Ces dispositions sont contraires aux demandes des collectivités et des élu-e-s pour une alimentation de qualité, la primeur aux circuits-courts et le soutien des producteur-trice-s du territoire. Sans structures locales pour alimenter les un-e-s et les autres, toutes ces promesses sont vaines.
Conclusion :
Les agriculteur-rice-s ne peuvent pas soutenir les coûts induits par les mesures de biosécurité proposés par l'arrêté portant les mesures de lutte contre la tuberculose bovine, et il est inconcevable que seuls quelques départements soient touchés par ces mesures drastiques. Pire encore, il est certain que celles-ci ne permettront pas d'éradiquer la maladie, et anormal qu'une poignée d'agriculteur-rice-s seul-e-s financent cette déconvenue. L'avenir des producteurs et productrices de viande bovine sur le territoire est fermement menacée et desservira à terme l'objectif convoité : l'assurance d'exporter la viande française.
Tous les éleveurs et éleveuses refuseront d'appliquer quelque mesure que ce soit tant qu'elles ne seront pas prises en charge par l'Etat, complété par l'interprofession, pour une prise en charge du coût de ces mesures dans leur totalité.

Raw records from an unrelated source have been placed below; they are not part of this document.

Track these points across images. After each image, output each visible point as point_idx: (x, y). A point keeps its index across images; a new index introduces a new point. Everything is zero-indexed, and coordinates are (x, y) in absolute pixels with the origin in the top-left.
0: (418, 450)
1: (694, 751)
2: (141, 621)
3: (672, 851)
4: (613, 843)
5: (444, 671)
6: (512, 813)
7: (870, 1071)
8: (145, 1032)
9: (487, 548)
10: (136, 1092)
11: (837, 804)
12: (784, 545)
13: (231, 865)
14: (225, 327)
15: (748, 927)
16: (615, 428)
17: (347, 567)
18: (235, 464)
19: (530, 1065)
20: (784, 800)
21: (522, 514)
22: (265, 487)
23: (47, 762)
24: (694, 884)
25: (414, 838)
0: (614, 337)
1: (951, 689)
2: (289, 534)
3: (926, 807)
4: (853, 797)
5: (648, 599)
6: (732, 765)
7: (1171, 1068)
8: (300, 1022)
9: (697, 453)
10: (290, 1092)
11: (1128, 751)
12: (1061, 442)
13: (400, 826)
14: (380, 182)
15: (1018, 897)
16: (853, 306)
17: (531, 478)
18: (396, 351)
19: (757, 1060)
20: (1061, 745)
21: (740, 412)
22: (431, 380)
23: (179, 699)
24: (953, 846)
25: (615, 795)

Pour toutes ces raisons, la Confédération Paysanne de Charente émet un avis défavorable à ce projet d'arrêté. Ces mesures ne nous semblant par ailleurs non pertinentes, si elles doivent être imposées, elles le seront uniquement si des mesures financières prenant en charge la totalité des coûts impliqués par ces mesures d'hygiène les accompagnent.
Proposition(s) :
Si la lutte contre la tuberculose bovine doit permettre de protéger le statut indemne de la France dans un souci d'exportation de la viande française, nous estimons que tous les éleveurs, les éleveuses et donc la filière, doivent être mis à contribution dans la lutte contre la tuberculose bovine et non seulement celles et ceux de quelques départements.
La position de la Confédération Paysanne sur la question des CVO* est claire : elles sont contestées lorsque les accords étendus qu'elles sont censées financer n'apportent aucun service aux producteur-trice-s qui y sont assujettis.

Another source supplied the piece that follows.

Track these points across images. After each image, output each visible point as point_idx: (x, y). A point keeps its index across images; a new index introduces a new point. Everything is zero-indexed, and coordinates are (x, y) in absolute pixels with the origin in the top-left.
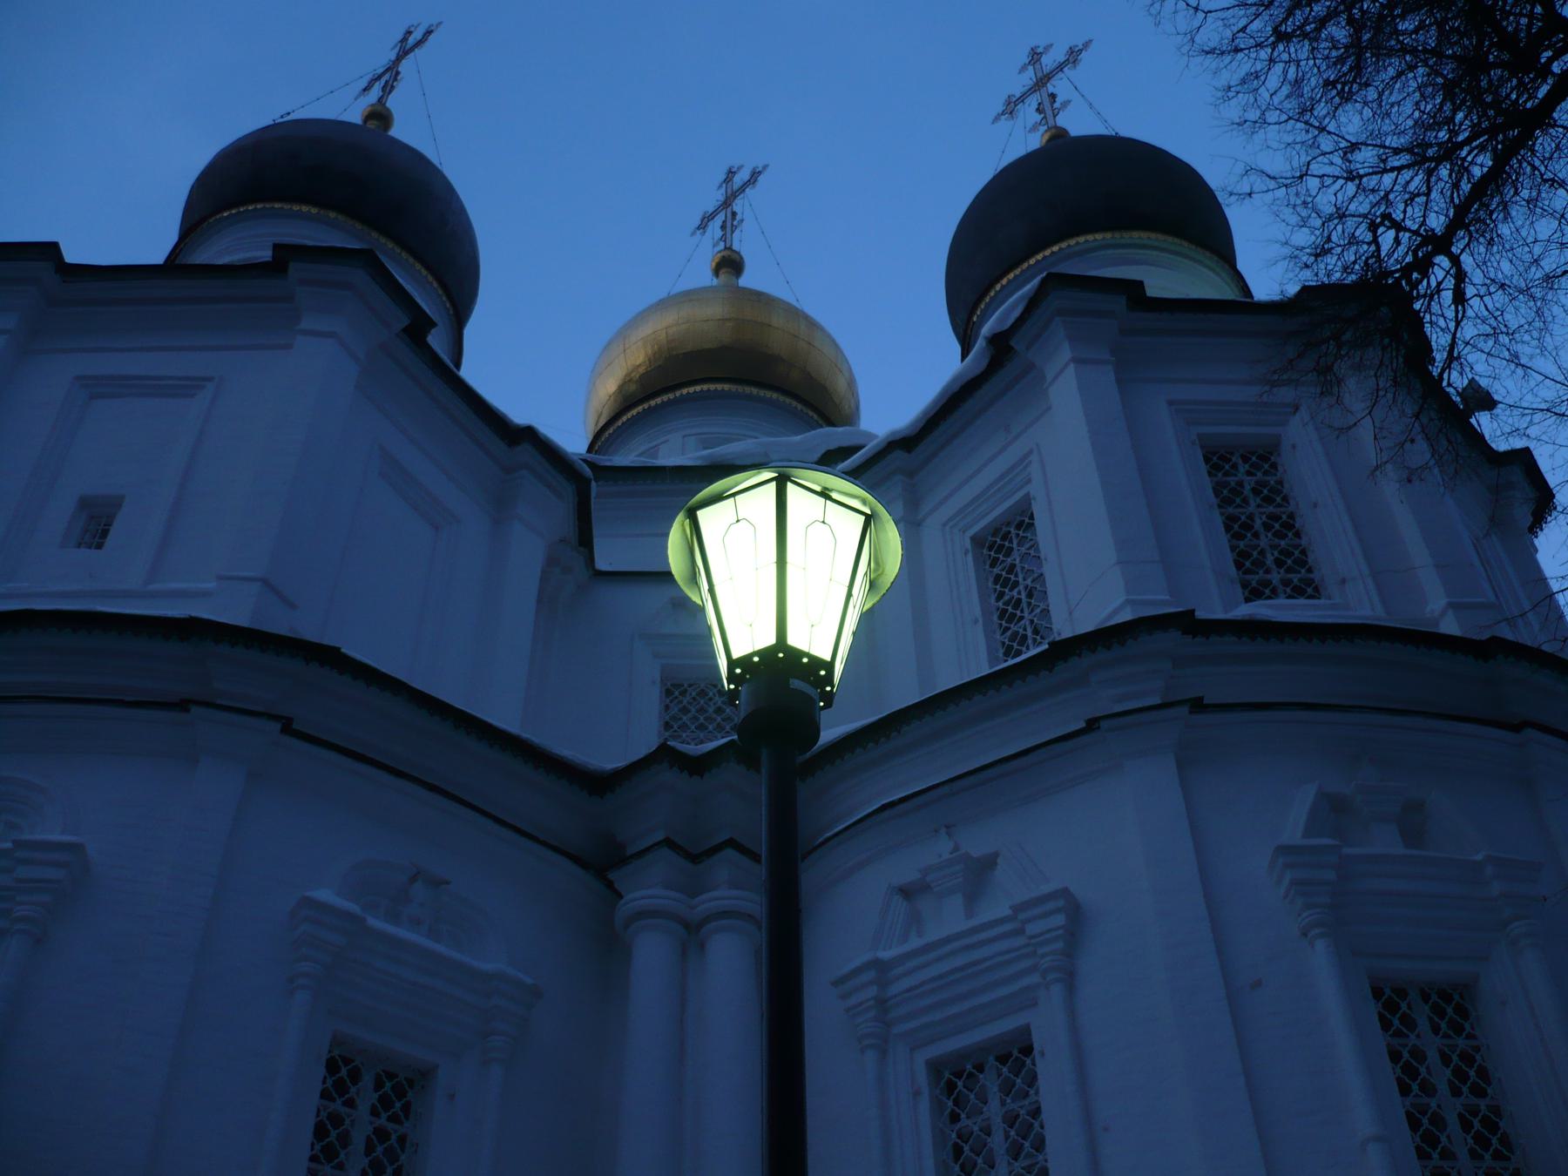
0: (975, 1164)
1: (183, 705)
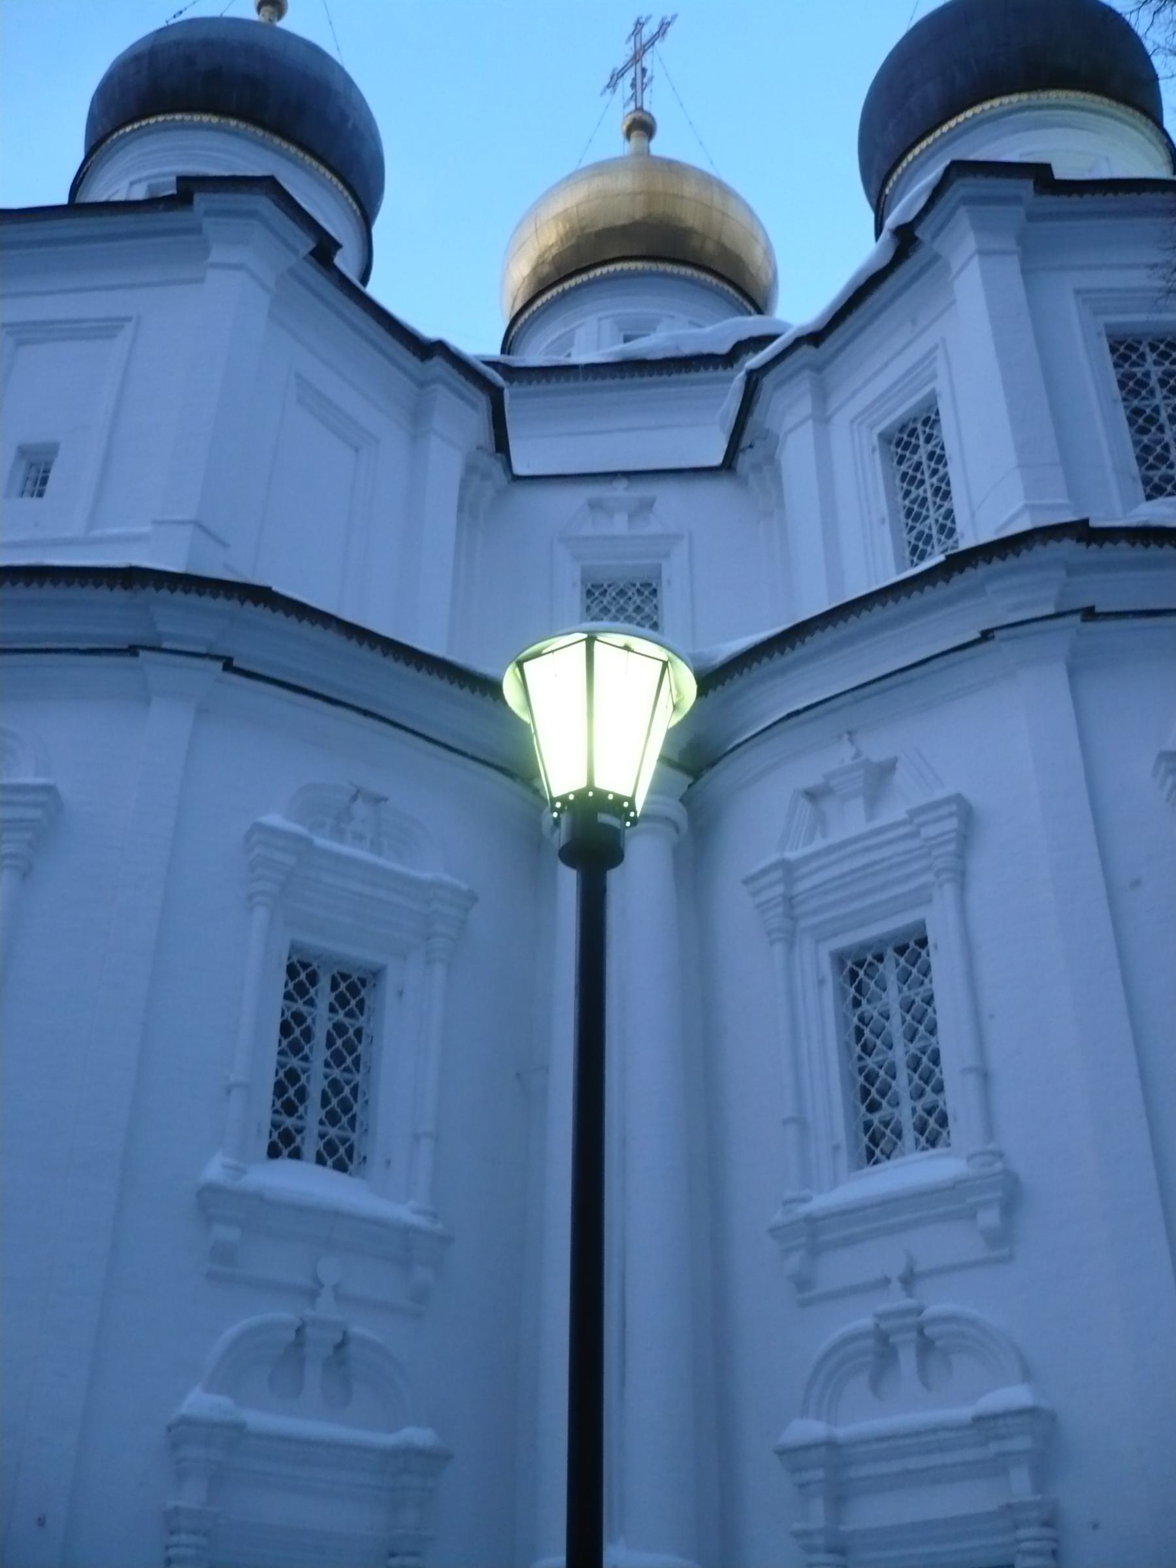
0: (875, 1046)
1: (132, 650)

Néanmoins dans ce cas de figure précisément, la lutte contre la tuberculose bovine et les possibilités d'export qui en découlent favorisent sans aucun doute l'ensemble de la filière. Dans toutes les autres filières, c'est une pratique très répandue et il n'y a aucune raison pour que la modernité n'arrive pas jusqu'à la filière de viande bovine : les éleveurs et éleveuses doivent mutualiser le financement de ces mesures à la hauteur des volumes qu'ils et elles exportent, sans qu'un groupe paie les conséquences de la maladie pour toutes et tous. InterBev doit compléter les financements de l'Etat pour l'application de ces mesures sanitaires drastiques si celles-ci sont imposées, de sorte à ce que le coût soit nul pour les paysan-ne-s.
Nous savons que l'abattage des animaux est plus rentable que la recherche pour éradiquer la maladie. Néanmoins, ce sont à nouveau les éleveur-se-s qui sont lésés, leurs cheptels étant abattus. Pour notre syndicat, seule la recherche, financée par l'interprofession - puisqu'elle bénéficierait à tou-te-s les producteur-trice-s - est un moyen durable et donc rentable de traiter la question de la tuberculose bovine sur le territoire français.

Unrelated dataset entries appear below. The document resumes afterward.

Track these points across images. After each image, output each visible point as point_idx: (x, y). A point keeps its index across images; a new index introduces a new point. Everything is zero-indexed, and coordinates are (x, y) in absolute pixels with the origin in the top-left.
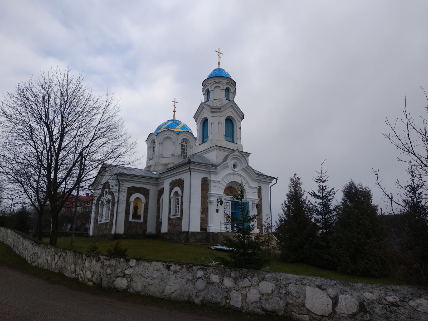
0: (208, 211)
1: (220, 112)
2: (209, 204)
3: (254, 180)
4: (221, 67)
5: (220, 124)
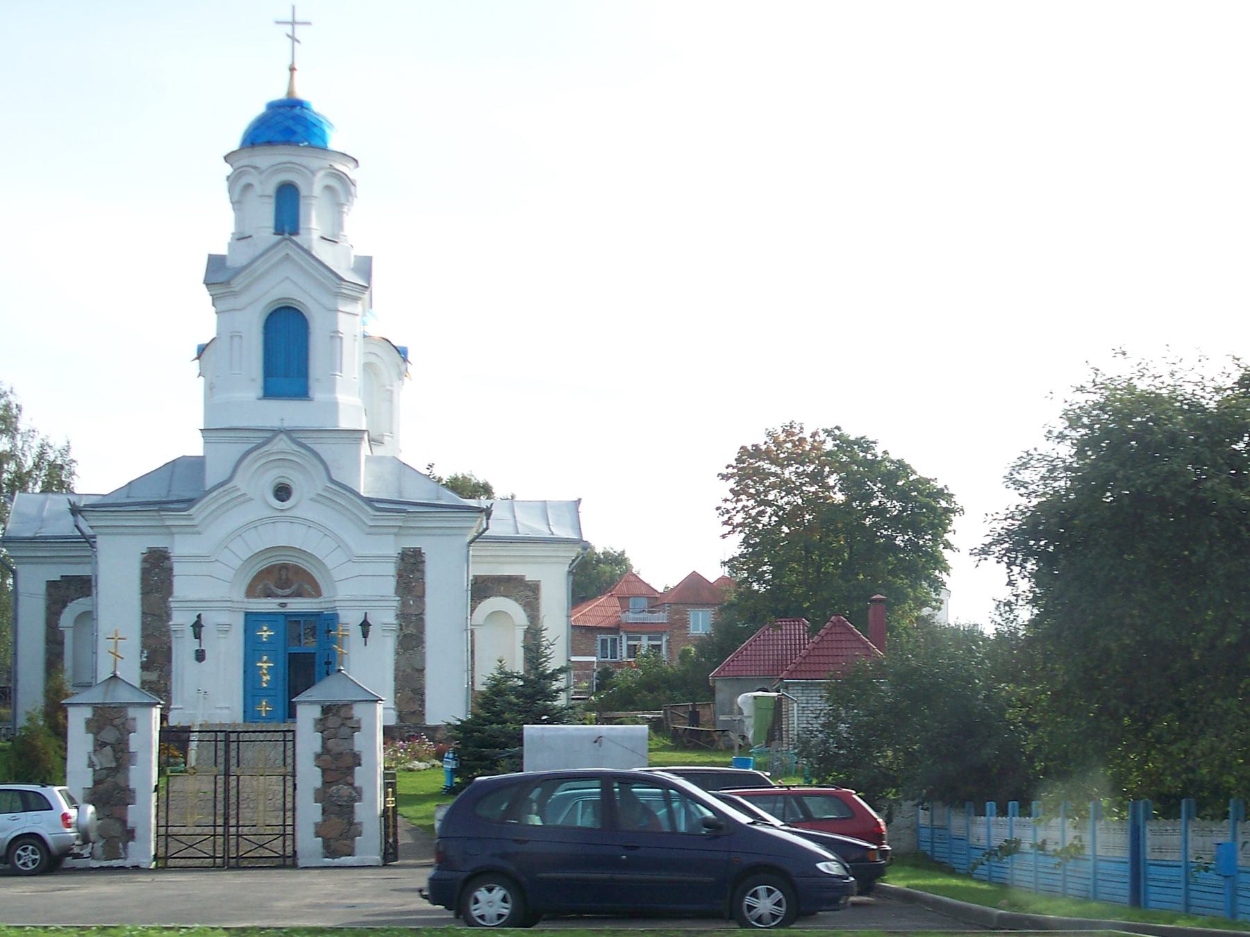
0: (170, 661)
1: (235, 294)
2: (173, 635)
3: (374, 531)
4: (300, 94)
5: (236, 340)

Dans cette période déjà compliquée pour chacun-e, les éleveur-se-s ont le net sentiment d'être laissé-e-s pour compte. Les indicateurs sociaux tel que le taux de suicide parmi la profession sont clairs : continuer le recours à des pratiques aussi vaines que fatales n'arrangeront pas la situation et ne permettront pas de trouver des solutions.
Si l'Etat impose des mesures sans rien vouloir proposer en retour, la maladie doit être déclassée, sans quoi les dommages subis par les éleveurs et éleveuses seront irréversibles. Ils-elles refuseront d'appliquer ces mesures et de condamner leurs élevages.